%%
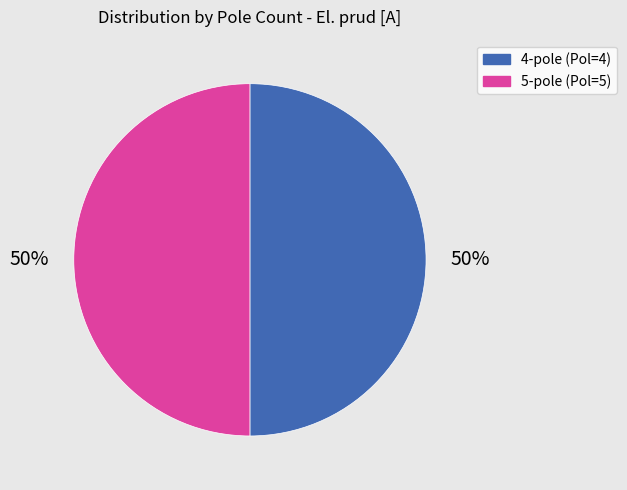

Do 5-pole (Pol=5) and 4-pole (Pol=4) together represent more than half of the pie?

Yes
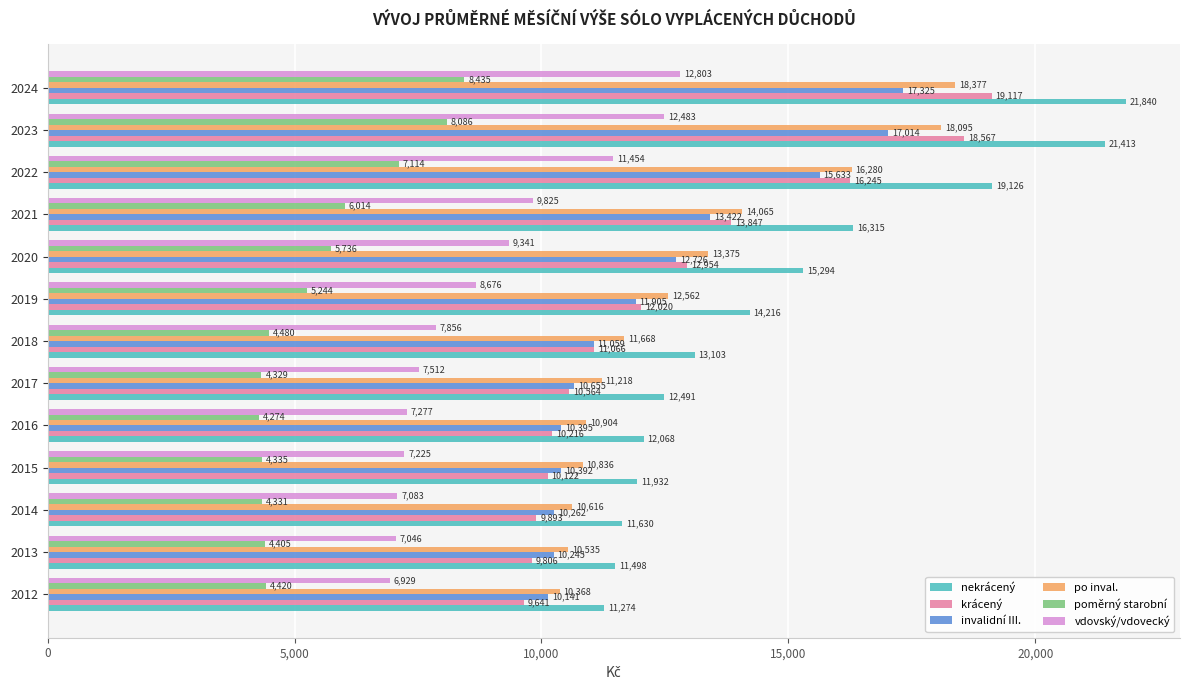

What is the spread (max minus min) of values at 2012?

6854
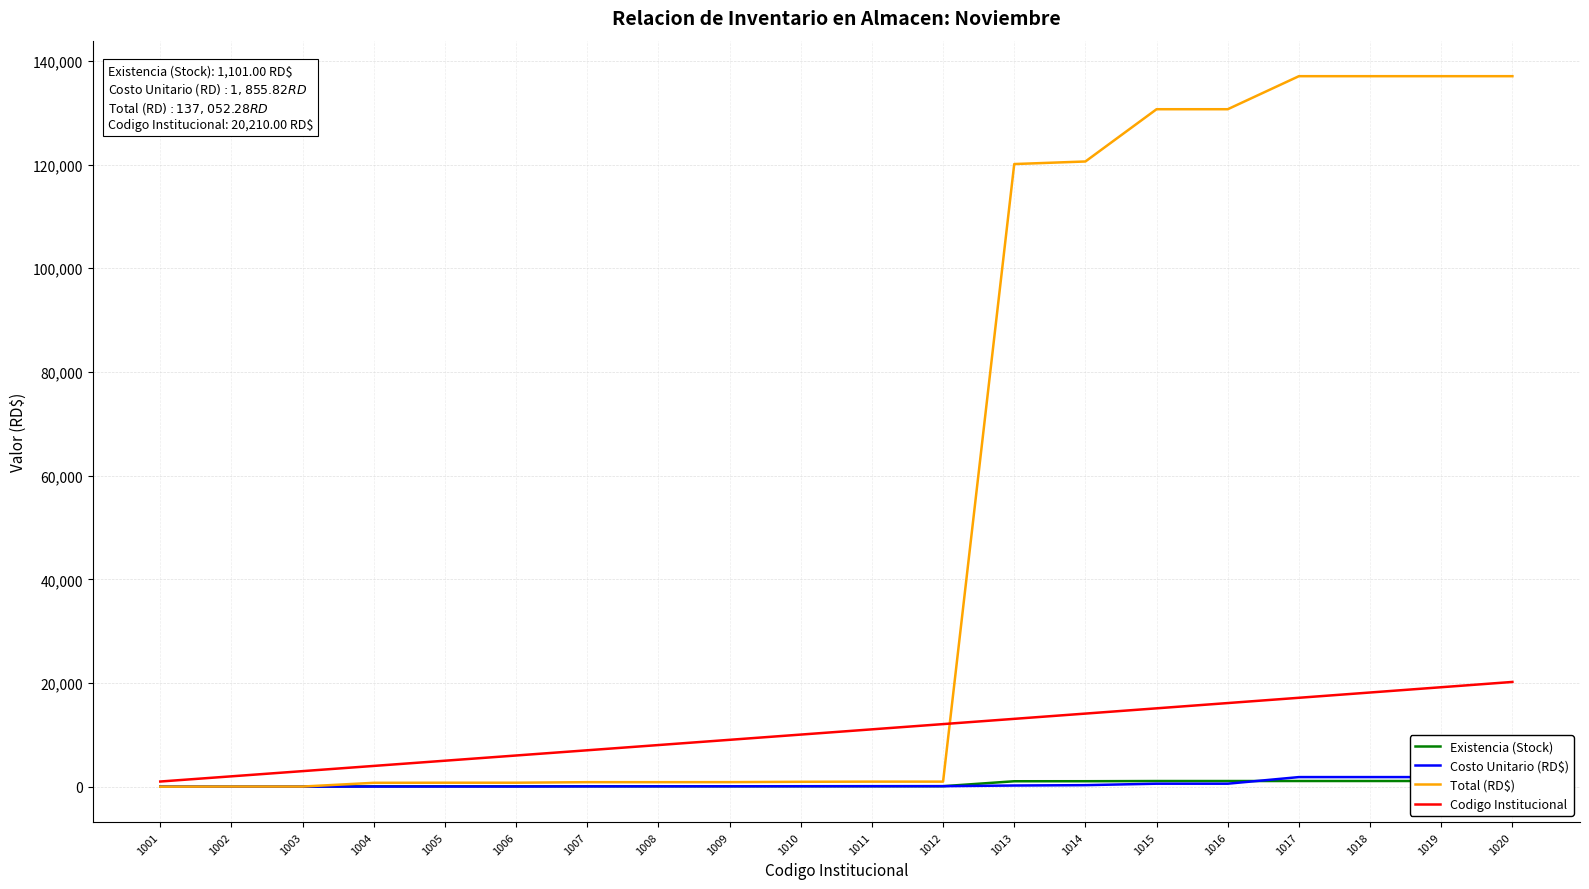

Where does the Existencia (Stock) series first go above 100?

1013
%%
Exercise objective:
List the lines above as a numbered list, skipping the blank ones and leaving out the pictures.

The answer:
1. Do 5-pole (Pol=5) and 4-pole (Pol=4) together represent more than half of the pie?
2. Yes
3. What is the spread (max minus min) of values at 2012?
4. 6854
5. Where does the Existencia (Stock) series first go above 100?
6. 1013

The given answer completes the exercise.